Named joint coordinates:
[Start of section]

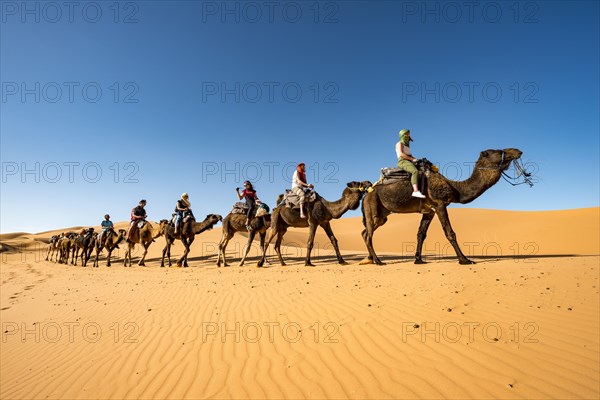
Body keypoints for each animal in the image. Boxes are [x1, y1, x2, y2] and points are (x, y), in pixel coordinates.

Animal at [364, 148, 524, 264]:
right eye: (498, 151)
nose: (517, 151)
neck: (455, 188)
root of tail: (367, 193)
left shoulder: (429, 211)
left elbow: (421, 234)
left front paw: (418, 260)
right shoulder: (440, 204)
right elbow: (450, 233)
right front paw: (464, 259)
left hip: (383, 215)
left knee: (366, 232)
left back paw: (372, 259)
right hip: (373, 208)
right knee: (368, 234)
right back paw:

[End of section]

**HOW TO COMPLETE THIS TASK**
Please transcribe exactly the line containing "left back paw: (372, 259)" and every line after it to the end of the data, and no other lines.

**RESULT OF THE EXERCISE**
left back paw: (372, 259)
right hip: (373, 208)
right knee: (368, 234)
right back paw:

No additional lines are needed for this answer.